Assignment: Locate all lines in the data below that hold "Chevy" and show them.

━━━━━━

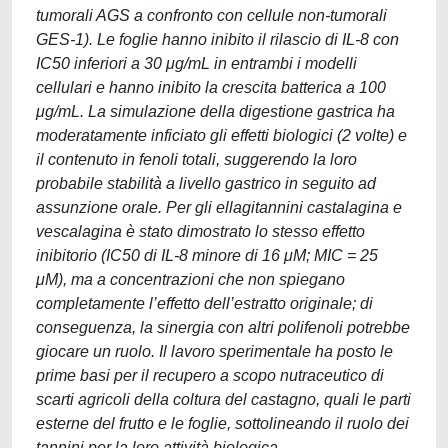
tumorali AGS a confronto con cellule non-tumorali
GES-1). Le foglie hanno inibito il rilascio di IL-8 con
IC50 inferiori a 30 μg/mL in entrambi i modelli
cellulari e hanno inibito la crescita batterica a 100
μg/mL. La simulazione della digestione gastrica ha
moderatamente inficiato gli effetti biologici (2 volte) e
il contenuto in fenoli totali, suggerendo la loro
probabile stabilità a livello gastrico in seguito ad
assunzione orale. Per gli ellagitannini castalagina e
vescalagina è stato dimostrato lo stesso effetto
inibitorio (IC50 di IL-8 minore di 16 μM; MIC = 25
μM), ma a concentrazioni che non spiegano
completamente l’effetto dell’estratto originale; di
conseguenza, la sinergia con altri polifenoli potrebbe
giocare un ruolo. Il lavoro sperimentale ha posto le
prime basi per il recupero a scopo nutraceutico di
scarti agricoli della coltura del castagno, quali le parti
esterne del frutto e le foglie, sottolineando il ruolo dei
tannini per la loro attività biologica.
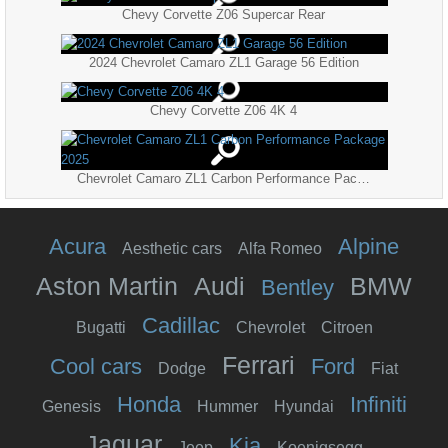
Chevy Corvette Z06 Supercar Rear
2024 Chevrolet Camaro ZL1 Garage 56 Edition
Chevy Corvette Z06 4K 4
Chevrolet Camaro ZL1 Carbon Performance Package 2025
Acura
Alpine
Aesthetic cars
Alfa Romeo
Aston Martin
Audi
BMW
Bentley
Cadillac
Bugatti
Chevrolet
Citroen
Ferrari
Cool cars
Ford
Dodge
Fiat
Honda
Infiniti
Genesis
Hummer
Hyundai
Jaguar
Kia
Jeep
Koenigsegg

━━━━━━

Output for this task:
Chevy Corvette Z06 Supercar Rear
Chevy Corvette Z06 4K 4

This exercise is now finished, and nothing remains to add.